Problem
You are trying to write a dataFrame as an Excel file to a Unity Catalog volume when it fails with an Operation not permitted
error message.
Cause
This is a known limitation when writing to Unity Catalog volumes.
As stated in the Databricks Volumes limitations (AWS | Azure | GCP) documentation, “Direct-append or non-sequential (random) writes, such as writing Zip and Excel files are not supported.”
Solution
You should perform the write operation on a local disk and copy the results to a Unity Catalog volume. You can use /local_disk0/tmp
for all cluster types. Other paths may fail.
Example code
These examples show you two possible ways to accomplish this task. The first uses openpyxl
, while the second does not require any additional package installation.
Use openpyxl
with /local_disk0/tmp
We create a sample dataframe to be written to a Unity Catalog volume path as an Excel file. The file is written to a temporary local path before it is copied to the volume path. The openpyxl
package is used to create the Excel file in the local path. Then we use the shutil
copyfile
function to copy the file from the local path to the volume.
%python
%pip install openpyxl
dbutils.library.restartPython()
import pandas as pd
from openpyxl import Workbook
from shutil import copyfile
def write_excel(data, filename):
"""
Write data to an Excel (.xlsx) file.
Parameters:
data (list of lists): The data to write, with the first inner list as the header row.

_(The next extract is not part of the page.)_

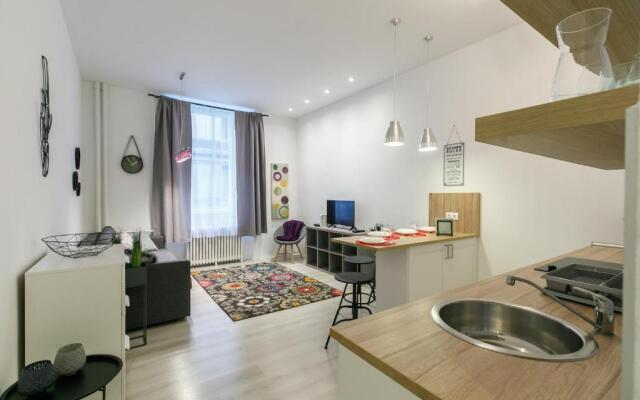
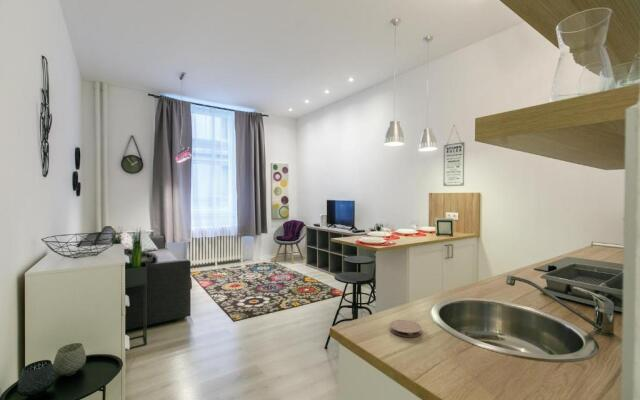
+ coaster [389,319,423,338]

filename (str): The filename for the Excel file in local_disk.
"""
wb = Workbook() # Create a new workbook
ws = wb.active # Select the active worksheet
# Iterate over each row in the data and append it to the worksheet
for row in data:
ws.append(row)
wb.save(filename) # Save the workbook to the specified file
# Example usage:
data = [
["Name", "Age", "City"], # Header row
["Alice", 30, "New York"],
["Bob", 25, "San Francisco"],
["Charlie", 35, "Los Angeles"]
]
local_file = "/local_disk0/tmp/excel.xlsx"
filename = <full-file-path-in-volume-including-filename>
print(filename)
write_excel(data, local_file)
copyfile(local_file, filename)
No package installation
We create a sample dataframe to be written to a Unity Catalog volumes path as an Excel file. The file is written to a temporary local path before it is copied to the volume path. We use the pandas
function .to_excel()
to create the Excel file in the local path. Then we use the shutil
copyfile
function to copy the file from the local path to the volume.
%python
import pandas as pd
from shutil import copyfile
def write_excel(data, filename):
"""
Write data to an Excel (.xlsx) file.
Parameters:
data (list of lists): The data to write, with the first inner list as the header row.
filename (str): The filename for the Excel file.
"""
df = pd.DataFrame(data[1:], columns=data[0])
df.to_excel('/local_disk0/tmp/excel.xlsx', index=False, sheet_name="Sheet1")
copyfile('/local_disk0/tmp/excel.xlsx', filename)
# Example usage:
data = [
["Name", "Age", "City"], # Header row
["Alice", 30, "New York"],
["Bob", 25, "San Francisco"],
["Charlie", 35, "Los Angeles"]
]
filename = <full-file-path-in-volume-including-filename>
write_excel(data, filename)